Im Laufe des Abends zog Joachim Grzega auch kurz Bilanz über die weit über 100 EHP-Veranstaltungen. Das EHP habe stets Hilfe für Menschen angeboten, damit man Europa sowohl kulturell als auch ökonomisch besser versteht. Grzega sagte, dass es Bildungseinrichtungen für eine neue Art der Aufklärung bräuchte – echt europäisch, auf der Grundlage von komplexer wissenschaftlicher Beobachtung, aber allgemein verständlich formuliert, manchmal mit einer Prise Humor. Er betonte die zentrale Rolle seiner Sprachlehrkonzepte, die sich auch die Pappenheimer Bürger vorwiegend gewünscht hatten: Er erinnerte an den 91-jährigen Lerner in seinem Basic-Global-English-Kurs, den SprachFitnessStudio-Teilnehmer aus Flensburg, die vielen zufriedenen Teilnehmer seiner Sprach-Not-Arzt-Angebote. Damit hatte er sogar den Sprung ins bayerische Fernsehen geschafft. Des Weiteren freute sich Grzega über Einladungen in alle Regierungsbezirke Bayerns und etliche Orte darüber hinaus: Magdeburg, Lüneburg, Saarbrücken, Stuttgart, Innsbruck. Ferner zeigte er auf, dass er stets im Sinne der gesamten Stadt dachte und Seminare und Tagungen so plante, damit so auch die Innenstadt mit Gästen belebt wurde, auch außerhalb der touristischen Hauptsaison. Weitere Tagungen wären bereits geplant gewesen. Schließlich bedankte er sich auch für die Mitarbeit bei Wilma Vogel, Dr. Bea Klüsener und einigen Vereinen. Alle, die beim Aufbau des EHP mitgearbeitet hätten, könnte auf das Erreichte stolz sein. Im Gegenzug bedankten sich Renate Prusakow vom Heimat- und Geschichtsverein sowie Martin Stehr und Ludwig Schütz vom Städtepartnerschaftsverein bei Grzega für die gute Kooperation und zeigten sich über das Ende des EHP-Betriebs tief betroffen. Bewegt blickte auch 1. Bürgermeister Uwe Sinn auf die Zeit mit Grzega zurück. Grzega habe stets alle Vorgaben des Stadtrats übertroffen, bei inhaltlichen Herausforderungen schnell Lösungen geboten und außerdem zahlreiche international hochkarätige Personen nach Pappenheim gebracht. All dies habe zur Aufwertung Pappenheims und zu einer überregional positiven Werbung für die Stadt beigetragen. Manch einer im Saal hatte eine Träne im Auge und das Publikum dankte Grzega mit stehendem Applaus für dessen Leistung. Er wahrte trotz der wehmütigen Stimmung auch seinen Humor und lud ein, mit ihm in Kontakt zu bleiben. Abschließend präsentierte Grzega seine jüngste Komposition: sie vereint die Wendung “in Frieden” in verschiedenen europäischen Sprachen. Am Ende sang das Publikum mit.

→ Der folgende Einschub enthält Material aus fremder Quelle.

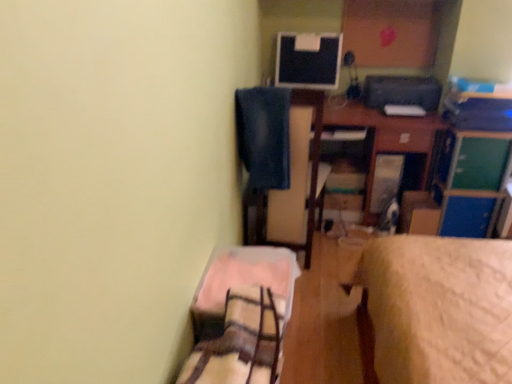
Locate an element on the screen. free spot above cardboard box at center (from a real-world perspective) is located at coordinates 425,195.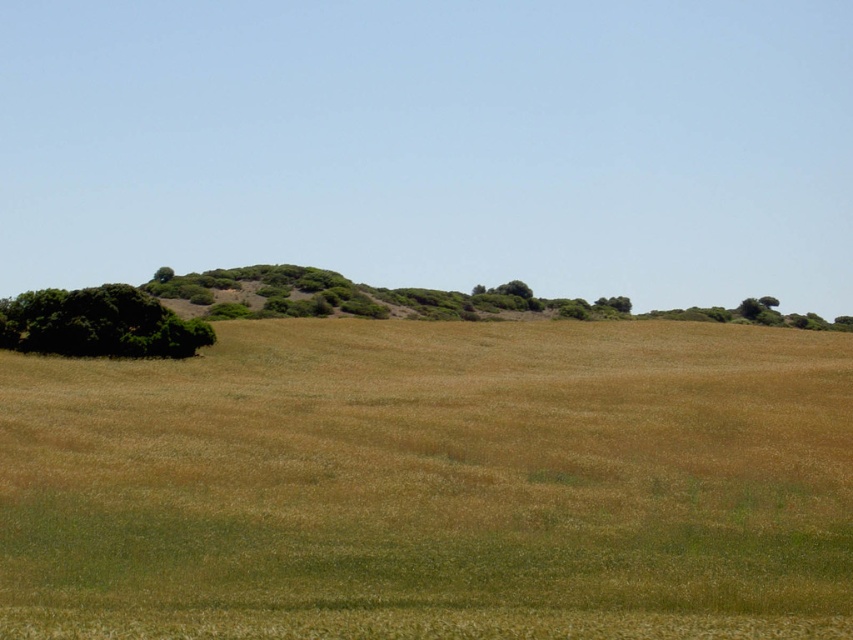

Das Projektteam: Joachim Grzega, Agnes Giglberger, Anne Würth, Carolin Schlosser
Station "Zuwanderer"
Station "Ungleiche Vermögensverteilung"
Station "Regierungschefs"
Rückblick auf EHP-Aktivitäten in Deutschland und Österreich
Grzega + Bgm. Uwe Sinn
Renate Prusakow (Heimat- und Geschichtsverein) + Grzega
Grzega + Martin Stehr und Ludwig Schütz (Städtepartnerschaftsverein)
Joachim Grzega singt Abschlusslied
Stehende Ovationen für Grzega
Persönliche Adieus
Text von Grzegas Friedenslied "In Pace"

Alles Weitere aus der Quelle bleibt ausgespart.